THE MILKY WAY IN SCORPIO, LUPUS,
AND ARA
Photographed at Hanover, Cape Colony,
by Bailey and Schultz
The river now divides. One short stream, which goes north from Centaur towards Antares, is faint and soon lost; but another northern stream is so bright and so persistent that from Centaur to Cygnus we may say that the Galaxy flows in a double current. This northern portion forms first the smoke of the Altar on which the Centaur is about to offer the Beast, then passes through the Scorpion into the Serpent-Holder, and here, between η Ophiuchi and Corona Australis, the double stream has its greatest width. The northern division soon grows dim and seems to die out, but begins again near β Ophiuchi, and, curving through a little group of stars, passes through the head of the Eagle and forms an oval lagoon in the Swan.
The southern stream passes through the Scorpion’s Tail into Sagittarius, then through the Eagle and the Arrow till it flows close beside the northern stream in the Swan, and finally rejoins it in a bright patch round α Cygni. Except just here it is much brighter than the northern stream, and its structure is even fuller of wonderful detail than in Argo. In Sagittarius it consists of great rounded patches with dark spaces between. The brightest of these contains the star γ Sagittarii; then follows a remarkable region of small patches and streaks, the portion passing through Sagittarius and Aquila being thickly studded with nebulae. This is followed by another bright patch, rivalling that round γ Sagittarii, which involves the stars λ and 6 Aquilae.
This ends the most brilliant and wonderful part of the Milky Way. When well seen, as we see it in the south, it recalls Herschel’s words, written at the Cape when it came into view in his telescope:
“The real Milky Way is just come on in great semi-nebulous masses, running into one another, heaps on heaps.” And again: “The Milky Way is like sand, not strewed evenly as with a sieve, but as if flung down by handfuls, and both hands at once.”

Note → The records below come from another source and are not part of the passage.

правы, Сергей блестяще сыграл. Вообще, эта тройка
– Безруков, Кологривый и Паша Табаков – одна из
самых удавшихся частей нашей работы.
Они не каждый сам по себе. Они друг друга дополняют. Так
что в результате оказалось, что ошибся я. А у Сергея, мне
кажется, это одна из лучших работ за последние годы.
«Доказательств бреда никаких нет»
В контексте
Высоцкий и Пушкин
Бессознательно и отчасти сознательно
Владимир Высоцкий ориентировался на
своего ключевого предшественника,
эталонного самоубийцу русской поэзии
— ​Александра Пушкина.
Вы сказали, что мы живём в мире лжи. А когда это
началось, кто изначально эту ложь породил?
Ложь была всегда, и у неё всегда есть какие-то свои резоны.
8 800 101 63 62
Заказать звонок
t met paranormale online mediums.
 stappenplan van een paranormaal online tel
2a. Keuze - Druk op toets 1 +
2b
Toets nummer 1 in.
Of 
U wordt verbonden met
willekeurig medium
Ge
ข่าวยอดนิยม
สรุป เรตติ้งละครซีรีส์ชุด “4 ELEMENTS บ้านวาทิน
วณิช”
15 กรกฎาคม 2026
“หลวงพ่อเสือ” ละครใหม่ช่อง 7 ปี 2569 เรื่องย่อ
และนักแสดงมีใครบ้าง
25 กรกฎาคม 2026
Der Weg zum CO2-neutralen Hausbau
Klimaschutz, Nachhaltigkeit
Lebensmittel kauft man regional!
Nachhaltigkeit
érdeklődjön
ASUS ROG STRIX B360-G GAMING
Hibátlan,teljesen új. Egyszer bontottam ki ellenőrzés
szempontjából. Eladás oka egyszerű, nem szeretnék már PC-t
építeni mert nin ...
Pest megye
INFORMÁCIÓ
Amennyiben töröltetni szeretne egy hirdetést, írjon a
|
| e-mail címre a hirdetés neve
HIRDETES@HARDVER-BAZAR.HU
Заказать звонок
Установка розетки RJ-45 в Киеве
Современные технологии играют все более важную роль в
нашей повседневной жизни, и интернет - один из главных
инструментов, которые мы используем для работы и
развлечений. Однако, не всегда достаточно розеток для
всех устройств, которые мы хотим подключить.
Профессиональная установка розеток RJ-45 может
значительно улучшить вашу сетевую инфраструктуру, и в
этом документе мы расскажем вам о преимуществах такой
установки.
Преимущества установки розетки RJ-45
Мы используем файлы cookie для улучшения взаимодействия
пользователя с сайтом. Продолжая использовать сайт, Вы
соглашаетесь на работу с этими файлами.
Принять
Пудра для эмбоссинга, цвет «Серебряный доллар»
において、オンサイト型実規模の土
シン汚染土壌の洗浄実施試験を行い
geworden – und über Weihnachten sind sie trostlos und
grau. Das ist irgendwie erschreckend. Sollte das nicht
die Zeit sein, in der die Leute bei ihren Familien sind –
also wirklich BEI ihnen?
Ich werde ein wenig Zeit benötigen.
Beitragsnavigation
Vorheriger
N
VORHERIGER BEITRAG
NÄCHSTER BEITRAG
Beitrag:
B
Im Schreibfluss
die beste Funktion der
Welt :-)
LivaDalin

What is it? The ancients thought it the pathway of departed spirits, or fiery exhalations from the earth imprisoned in the skies, or a former road of the sun through the stars. But Democritus and some other inquiring Greeks believed it to be the shining of multitudes of stars too faint and too close together to be seen separately, and we know this to be the truth. We know also, from simply counting the stars in different regions of the sky, that their numbers increase regularly as we go from north or south towards the Milky Way, and stars of all magnitudes are most abundant within its course. We saw also that star-clusters and certain kinds of nebulae frequent it, while other kinds avoid it, and that blue and white stars are the most abundant near it, and tend to move through space in planes parallel with it, while the redder stars are scattered and move about in all directions.
Facts like these lead astronomers to believe that the Milky Way has a definite relation with all the visible universe, that even the most distant nebula is not an outlying universe apart from ours, but all are parts of one vast stellar system.
It is possible that the Milky Way, which we see as a great circle, double in one part, is really an immense spiral, and that we are nearest one curve of it, the great southern division which looks so bright. It may be that the spiral nebulae, vast though they are in terms of earthly measurement, are tiny models of one tremendous spiral which enfolds the universe with its coils.